1. New Rules on R&D and amendments to the General Block Exemption Regulation 

The new rules facilitate the granting of aid measures by Member States in support of R&D and innovation (R&D&I) activities. The new R&D&I state aid Framework (R&D&I Framework) sets out the conditions under which Member States can grant state aid to companies to carry out R&D&I activities. Moreover, the scope of measures that no longer need to be notified to the Commission for prior approval has been widened under the new General Block Exemption Regulation (GBER). Innovation These changes are part of the Commission’s wider State aid modernisation initiative and to benefit projects that are otherwise unable to secure funding because their higher-risk profile. 

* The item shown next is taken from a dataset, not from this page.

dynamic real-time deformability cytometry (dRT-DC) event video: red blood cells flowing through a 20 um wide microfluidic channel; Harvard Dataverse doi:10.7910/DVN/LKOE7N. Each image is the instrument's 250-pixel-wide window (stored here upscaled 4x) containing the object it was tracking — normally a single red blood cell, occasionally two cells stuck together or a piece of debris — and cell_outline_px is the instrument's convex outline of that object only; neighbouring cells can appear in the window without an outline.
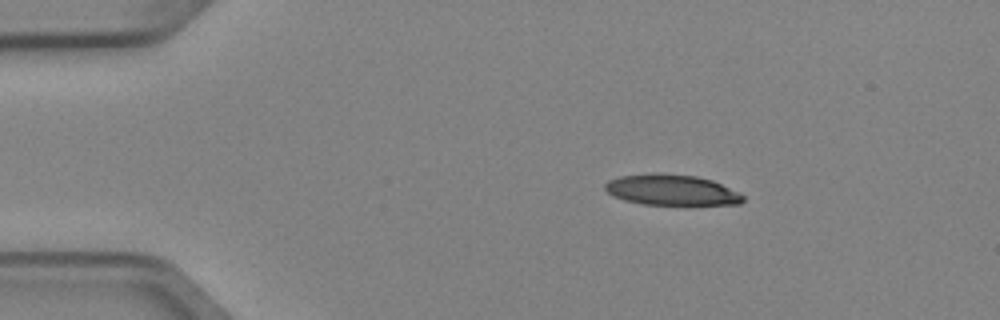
{"species": "Egyptian fruit bat (a non-hibernating species)", "species_latin": "Rousettus aegyptiacus", "temperature_condition": "cold", "stored_images_in_passage": 5, "camera_frame_rate_fps": 3000, "um_per_image_px": 0.085, "animal": {"sex": "female"}, "frame": {"image": 1, "passage_image": 1, "time_ms": 0.0, "image_size_px": [1000, 320], "cell_outline_px": [[744, 200], [740, 204], [644, 204], [624, 200], [612, 196], [604, 188], [604, 184], [608, 180], [620, 176], [656, 172], [660, 172], [696, 176], [712, 180], [740, 192], [744, 196]], "centroid_in_image_um": [57.07, 16.13], "position_along_channel_um": 27.9, "area_um2": 24.8}}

The main changes made to the State aid rules are: 

  • New categories of permissible aid: The GBER has been extended to cover aid for a range of projects including: (i) broadband infrastructure; (ii) innovation clusters; (iii) environmental projects; (iv) training schemes; and (v) local aid. Existing permissible categories have also been extended, for example, including a wider scope for risk finance aid and simplified provisions on start-up aid; and
  • A widened “safe harbour” for funding: The aid thresholds for funding of a range of measures have been increased – this means that Member States can now grant increased aid without the burden or risk of requiring prior Commission approval. The annual limit of €1.5 million for risk finance has been replaced by a total limit of €15 million per business;
  • R&D and innovation: Under the GBER, notification thresholds for categories of R&D have doubled (e.g. to €15 million for certain types of experimental development). Projects falling outside the GBER, which are otherwise subject to formal State aid approval by the Commission, will now be assessed in accordance with the provisions of the R&D&I Framework. The R&D&I Framework clarifies the type of factors that must exist to demonstrate the incentive effect and proportionality of the aid and the market failure that justifies the granting of public funding to such projects. The R&D&I Framework will, for individually notified measures, allow aid up to 70% of eligible costs for large companies and 90% for small companies doing applied research, including the costs of prototyping and demonstration.
  • Simplification and more legal certainty: In order to simplify the assessment of large aid amounts for projects that are clearly in the common European interest, R&D projects that are co-financed by the EU, e.g. under Horizon 2020, will now be presumed to constitute necessary and appropriate state aid.  Since public funding of non-economic activities does not constitute state aid, the new rules in the R&D&I Framework provide clearer criteria and guidance for distinguishing between economic and non-economic activities.
  1. Firms in difficulty

In the context of its State Aid Modernisation initiative, the Commission has revised its rules for assessing Member States' support measures to rescue and restructure companies in difficulty. The new guidelines aim to ensure that public funding is channelled where it is needed most and that investors in failing firms carry a fair share of the costs of restructuring rather than taxpayers. The rules adopted apply only to non-financial firms in difficulty; a separate set of rules is in place for banks and other financial institutions. The Commission considers that the new State aid rules on aid for firms in difficulty ensure that public funding is granted only where it genuinely saves jobs and know-how on a lasting basis, and after the company owners have contributed their fair share of the costs.

The main changes in the guidelines adopted on 9 July 2014 are:

  • New rules allowing temporary restructuring support for SMEs, designed to simplify the granting of state funding for restructuring while reducing distortions of competition by favouring measures that are less distortive, such as loans and guarantees, over structural aid such as direct grants or capital injections. Such support can now be granted for at most 18 months on the basis of a simplified restructuring plan.
  • Betterfilters to ensure that state aid is used where it is really needed. Member States must demonstrate that the aid is needed to prevent hardship, for example in areas of high unemployment, and that the granting of restructuring aid will make a difference in that respect, for example by reducing the scale of job losses.
  • New rules ensuring that investors pay a fair share of the costs of the firm's restructuring (i.e. "burden sharing").

The new rules will apply from 1 August 2014.